D’après le quotidien britannique The Guardian, Emmanuel Macron envisagerait de repousser l’annonce officielle de la reconnaissance de l’État palestinien, initialement prévue en juin lors d’une conférence de l’ONU à New York. Le président français avait laissé entendre le mois dernier que la France pourrait franchir ce pas symbolique, ce qui en ferait le premier pays du G7 à reconnaître la Palestine. Mais selon The Guardian, des responsables britanniques doutent désormais que Paris aille jusqu’au bout, ce qui pourrait aussi retarder une éventuelle décision similaire du Royaume-Uni.
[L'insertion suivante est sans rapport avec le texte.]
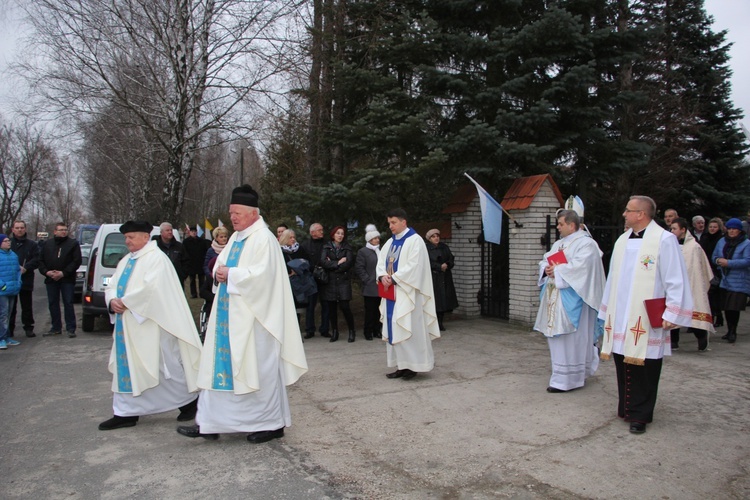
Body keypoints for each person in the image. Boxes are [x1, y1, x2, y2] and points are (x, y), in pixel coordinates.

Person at [177, 184, 307, 443]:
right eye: (231, 212)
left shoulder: (264, 239)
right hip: (228, 317)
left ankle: (271, 423)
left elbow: (265, 278)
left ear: (252, 213)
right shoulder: (237, 237)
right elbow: (219, 266)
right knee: (220, 368)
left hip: (257, 321)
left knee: (257, 371)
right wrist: (219, 272)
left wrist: (231, 275)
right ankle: (210, 423)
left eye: (237, 212)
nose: (232, 217)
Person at [599, 196, 692, 434]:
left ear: (641, 214)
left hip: (646, 315)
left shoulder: (664, 240)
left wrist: (672, 311)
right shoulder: (622, 240)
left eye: (628, 211)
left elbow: (675, 277)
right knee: (622, 360)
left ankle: (641, 415)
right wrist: (606, 309)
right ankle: (627, 408)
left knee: (646, 365)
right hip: (621, 314)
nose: (624, 214)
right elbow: (613, 278)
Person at [98, 221, 203, 431]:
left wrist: (125, 302)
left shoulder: (156, 259)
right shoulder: (126, 261)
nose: (127, 241)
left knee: (159, 368)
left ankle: (189, 402)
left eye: (131, 237)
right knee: (128, 367)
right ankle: (125, 412)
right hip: (128, 325)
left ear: (146, 237)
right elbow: (112, 284)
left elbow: (153, 290)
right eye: (126, 237)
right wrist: (112, 300)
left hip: (152, 325)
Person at [533, 210, 605, 393]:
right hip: (554, 300)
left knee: (572, 339)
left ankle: (570, 379)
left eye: (560, 224)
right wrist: (547, 268)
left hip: (575, 301)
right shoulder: (559, 243)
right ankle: (561, 376)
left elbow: (582, 269)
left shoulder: (587, 244)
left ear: (572, 225)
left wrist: (557, 270)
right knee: (557, 340)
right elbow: (545, 260)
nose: (557, 227)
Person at [377, 208, 440, 380]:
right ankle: (401, 365)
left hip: (408, 293)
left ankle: (414, 366)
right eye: (389, 222)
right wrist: (382, 276)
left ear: (403, 222)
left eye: (393, 222)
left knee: (408, 327)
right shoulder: (390, 243)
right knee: (395, 329)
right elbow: (381, 262)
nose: (390, 226)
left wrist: (394, 278)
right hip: (392, 293)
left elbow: (415, 266)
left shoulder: (415, 241)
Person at [669, 218, 714, 351]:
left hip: (691, 284)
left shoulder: (694, 247)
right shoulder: (669, 245)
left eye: (674, 229)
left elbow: (701, 269)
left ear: (683, 230)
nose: (672, 231)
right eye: (671, 229)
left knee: (693, 313)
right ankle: (673, 341)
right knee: (673, 313)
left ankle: (701, 337)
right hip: (674, 285)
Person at [38, 222, 82, 338]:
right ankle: (56, 327)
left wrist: (63, 273)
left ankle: (71, 328)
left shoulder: (73, 244)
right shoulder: (47, 244)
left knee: (68, 302)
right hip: (51, 278)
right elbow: (40, 260)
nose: (64, 232)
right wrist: (46, 272)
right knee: (53, 303)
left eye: (65, 230)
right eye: (61, 230)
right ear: (55, 231)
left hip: (66, 279)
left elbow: (76, 261)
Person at [711, 218, 750, 344]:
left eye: (734, 229)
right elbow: (714, 256)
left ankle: (733, 331)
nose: (732, 231)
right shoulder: (722, 241)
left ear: (739, 230)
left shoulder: (746, 243)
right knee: (727, 307)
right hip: (725, 280)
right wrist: (718, 261)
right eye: (730, 228)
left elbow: (747, 261)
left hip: (739, 280)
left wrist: (729, 263)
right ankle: (729, 330)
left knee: (734, 308)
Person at [320, 226, 356, 342]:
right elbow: (323, 262)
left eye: (342, 233)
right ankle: (335, 331)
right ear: (333, 235)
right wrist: (338, 263)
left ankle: (352, 330)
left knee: (345, 307)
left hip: (343, 282)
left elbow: (348, 263)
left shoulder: (347, 248)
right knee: (332, 309)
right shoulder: (327, 246)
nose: (340, 235)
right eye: (338, 233)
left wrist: (333, 265)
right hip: (330, 282)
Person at [9, 220, 40, 338]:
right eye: (17, 228)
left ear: (25, 229)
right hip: (11, 279)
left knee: (27, 305)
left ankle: (28, 327)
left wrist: (26, 267)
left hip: (26, 278)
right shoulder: (8, 243)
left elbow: (37, 259)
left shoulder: (32, 244)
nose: (19, 230)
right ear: (13, 230)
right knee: (11, 306)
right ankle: (9, 329)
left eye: (22, 228)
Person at [425, 228, 459, 331]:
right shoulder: (426, 249)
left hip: (445, 276)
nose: (436, 238)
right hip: (433, 277)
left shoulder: (444, 247)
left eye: (437, 236)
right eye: (433, 237)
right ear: (429, 239)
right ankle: (432, 322)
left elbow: (451, 258)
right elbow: (426, 262)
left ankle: (440, 322)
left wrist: (447, 264)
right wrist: (438, 266)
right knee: (435, 300)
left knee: (444, 300)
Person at [300, 223, 330, 339]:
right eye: (319, 230)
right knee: (310, 305)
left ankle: (325, 329)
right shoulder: (305, 245)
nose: (322, 232)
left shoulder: (327, 244)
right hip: (311, 278)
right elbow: (303, 261)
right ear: (312, 232)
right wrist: (313, 269)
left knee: (326, 304)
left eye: (322, 230)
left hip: (324, 278)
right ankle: (309, 330)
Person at [355, 226, 381, 341]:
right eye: (375, 238)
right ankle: (368, 331)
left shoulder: (380, 251)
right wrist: (367, 279)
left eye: (378, 238)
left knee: (379, 310)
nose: (377, 240)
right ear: (369, 240)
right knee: (370, 310)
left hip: (380, 285)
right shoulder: (363, 252)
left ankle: (377, 330)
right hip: (370, 286)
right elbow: (360, 268)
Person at [701, 218, 726, 327]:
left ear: (719, 227)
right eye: (711, 227)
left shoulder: (721, 239)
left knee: (714, 295)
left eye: (715, 227)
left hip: (716, 269)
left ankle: (717, 316)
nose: (712, 229)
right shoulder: (705, 237)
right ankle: (713, 316)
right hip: (705, 267)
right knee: (709, 295)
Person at [0, 234, 22, 350]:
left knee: (9, 314)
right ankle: (1, 338)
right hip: (2, 291)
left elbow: (18, 271)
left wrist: (18, 283)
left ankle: (7, 336)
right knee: (2, 315)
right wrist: (2, 285)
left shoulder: (13, 255)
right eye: (5, 241)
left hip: (12, 289)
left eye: (9, 240)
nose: (8, 242)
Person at [183, 226, 210, 299]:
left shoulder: (202, 241)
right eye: (192, 232)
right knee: (192, 280)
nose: (194, 233)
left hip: (200, 262)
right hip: (191, 263)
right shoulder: (186, 242)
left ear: (197, 232)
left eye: (195, 231)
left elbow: (205, 251)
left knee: (201, 280)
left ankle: (202, 293)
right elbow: (184, 252)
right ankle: (194, 294)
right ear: (190, 232)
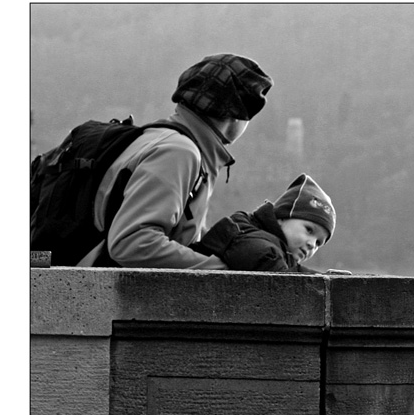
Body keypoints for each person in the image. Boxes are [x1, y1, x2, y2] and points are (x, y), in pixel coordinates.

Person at [77, 53, 273, 268]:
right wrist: (221, 271)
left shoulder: (159, 138)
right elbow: (132, 243)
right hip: (77, 283)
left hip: (53, 266)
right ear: (237, 115)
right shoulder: (178, 152)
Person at [190, 173, 338, 273]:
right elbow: (284, 281)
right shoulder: (255, 243)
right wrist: (322, 280)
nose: (312, 244)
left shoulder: (279, 250)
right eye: (309, 230)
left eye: (318, 242)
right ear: (282, 218)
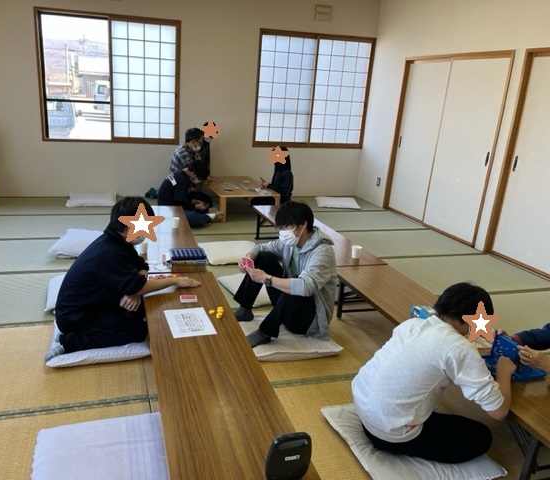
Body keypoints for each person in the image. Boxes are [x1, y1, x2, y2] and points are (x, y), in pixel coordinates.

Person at [352, 282, 516, 464]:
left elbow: (442, 349)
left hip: (366, 411)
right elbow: (499, 411)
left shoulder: (413, 324)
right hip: (390, 433)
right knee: (481, 436)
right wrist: (504, 372)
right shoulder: (458, 347)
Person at [45, 197, 202, 360]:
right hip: (76, 317)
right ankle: (70, 342)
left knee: (138, 310)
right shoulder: (108, 253)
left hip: (97, 300)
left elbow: (142, 265)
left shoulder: (119, 240)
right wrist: (175, 280)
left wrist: (135, 290)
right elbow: (140, 282)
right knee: (137, 331)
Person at [232, 201, 337, 347]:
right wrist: (248, 258)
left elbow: (305, 287)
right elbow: (261, 247)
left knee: (297, 284)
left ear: (303, 224)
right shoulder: (291, 243)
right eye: (280, 228)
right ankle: (245, 309)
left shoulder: (323, 251)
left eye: (286, 227)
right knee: (263, 257)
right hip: (287, 305)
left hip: (306, 320)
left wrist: (266, 278)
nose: (283, 233)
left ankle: (265, 332)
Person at [158, 161, 223, 227]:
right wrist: (195, 207)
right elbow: (179, 204)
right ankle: (212, 216)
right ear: (193, 174)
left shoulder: (180, 173)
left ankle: (203, 218)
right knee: (191, 216)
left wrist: (192, 201)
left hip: (171, 204)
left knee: (203, 203)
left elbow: (180, 197)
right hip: (168, 210)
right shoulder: (182, 181)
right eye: (199, 179)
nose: (198, 181)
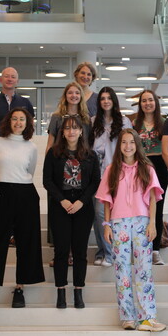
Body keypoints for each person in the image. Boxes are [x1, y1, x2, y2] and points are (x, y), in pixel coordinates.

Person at [96, 129, 166, 331]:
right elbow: (107, 200)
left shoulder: (147, 168)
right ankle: (128, 317)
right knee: (122, 271)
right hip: (119, 223)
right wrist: (107, 225)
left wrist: (152, 223)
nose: (128, 146)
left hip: (142, 222)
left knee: (144, 270)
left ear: (137, 145)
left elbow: (153, 198)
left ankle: (147, 318)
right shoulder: (112, 169)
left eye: (131, 142)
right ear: (120, 146)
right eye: (124, 142)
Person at [0, 107, 45, 308]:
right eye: (15, 119)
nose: (18, 122)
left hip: (26, 194)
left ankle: (20, 287)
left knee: (27, 242)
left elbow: (30, 171)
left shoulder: (31, 147)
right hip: (0, 193)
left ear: (27, 123)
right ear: (8, 121)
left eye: (22, 119)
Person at [43, 115, 101, 309]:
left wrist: (81, 202)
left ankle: (78, 291)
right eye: (67, 128)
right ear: (63, 132)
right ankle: (61, 291)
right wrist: (63, 200)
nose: (71, 131)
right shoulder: (53, 153)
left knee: (80, 252)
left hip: (82, 208)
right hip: (60, 206)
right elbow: (47, 181)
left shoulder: (90, 155)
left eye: (75, 128)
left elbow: (95, 182)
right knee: (60, 251)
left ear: (81, 131)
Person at [90, 86, 133, 267]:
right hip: (98, 176)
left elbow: (130, 148)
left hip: (119, 175)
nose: (106, 101)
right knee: (100, 216)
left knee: (117, 216)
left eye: (109, 98)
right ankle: (104, 252)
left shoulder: (124, 121)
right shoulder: (93, 121)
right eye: (102, 98)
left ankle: (115, 253)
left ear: (114, 101)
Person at [133, 90, 168, 265]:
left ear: (156, 102)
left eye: (150, 100)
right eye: (144, 100)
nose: (147, 103)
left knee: (158, 206)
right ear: (140, 104)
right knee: (140, 207)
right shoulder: (135, 124)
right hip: (140, 166)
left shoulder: (164, 123)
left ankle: (155, 250)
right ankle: (140, 246)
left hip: (159, 166)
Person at [0, 67, 34, 143]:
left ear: (17, 81)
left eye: (13, 77)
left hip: (20, 145)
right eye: (6, 76)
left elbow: (30, 126)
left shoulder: (25, 102)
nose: (10, 79)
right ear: (1, 80)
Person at [45, 82, 91, 153]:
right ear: (65, 96)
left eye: (77, 93)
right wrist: (47, 162)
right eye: (70, 93)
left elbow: (88, 143)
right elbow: (50, 144)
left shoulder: (86, 118)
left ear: (81, 96)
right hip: (60, 158)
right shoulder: (56, 117)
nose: (74, 95)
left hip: (81, 159)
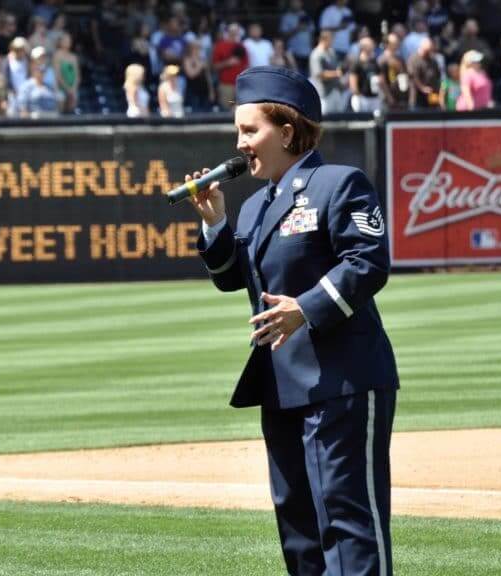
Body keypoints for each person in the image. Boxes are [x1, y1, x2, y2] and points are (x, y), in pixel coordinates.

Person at [186, 65, 398, 576]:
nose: (239, 143)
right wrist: (215, 220)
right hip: (281, 387)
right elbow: (232, 278)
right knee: (299, 529)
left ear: (285, 130)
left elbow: (368, 262)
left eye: (249, 130)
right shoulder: (258, 203)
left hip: (341, 378)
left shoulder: (339, 183)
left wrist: (306, 308)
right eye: (237, 131)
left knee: (347, 521)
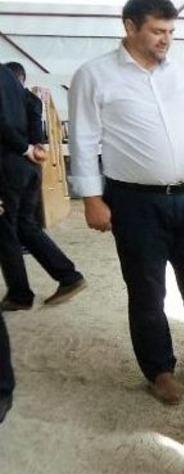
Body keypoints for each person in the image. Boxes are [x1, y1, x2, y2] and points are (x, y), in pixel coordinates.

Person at [68, 0, 184, 405]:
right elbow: (83, 139)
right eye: (157, 31)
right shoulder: (95, 76)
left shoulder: (183, 71)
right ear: (130, 26)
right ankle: (159, 369)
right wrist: (92, 198)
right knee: (147, 290)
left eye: (171, 32)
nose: (167, 40)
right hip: (134, 202)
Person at [0, 61, 86, 312]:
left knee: (5, 231)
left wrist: (24, 147)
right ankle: (69, 276)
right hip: (28, 166)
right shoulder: (8, 76)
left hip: (7, 165)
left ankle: (19, 294)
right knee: (26, 225)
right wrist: (36, 144)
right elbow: (33, 103)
Toujours selon le journal britannique, la France cherche à éviter que cette reconnaissance soit interprétée comme une récompense pour le Hamas. Israël a déjà mis en garde Emmanuel Macron, estimant qu’une telle décision serait perçue comme un encouragement à l’organisation islamiste. Pour anticiper les critiques, Paris tente de renforcer le rôle d’une Autorité palestinienne réformée afin qu’elle puisse administrer la bande de Gaza.
Macron a déclaré en avril : « Nous devons aller vers la reconnaissance, et nous le ferons dans les mois à venir. Je veux aussi participer à une dynamique collective, qui permette à tous ceux qui défendent la Palestine de reconnaître Israël en retour, ce que beaucoup ne font pas. »
Mais selon Michel Duclos, ancien diplomate et chercheur à l’Institut Montaigne, cité par The Guardian, les avis divergent à l’Élysée : « Mon impression est qu’il y a autant d’opinions sur la reconnaissance que de conseillers autour du président. Et si Macron attend une reconnaissance d’Israël par l’Arabie saoudite en échange, il risque d’attendre longtemps. » La conférence de l’ONU prévue du 2 au 4 juin, coprésidée par la France et l’Arabie saoudite, vise à relancer la solution à deux États. Toutefois, en l’absence de cessez-le-feu durable ou de normalisation entre Israël et Riyad, une reconnaissance française semble de moins en moins probable à court terme.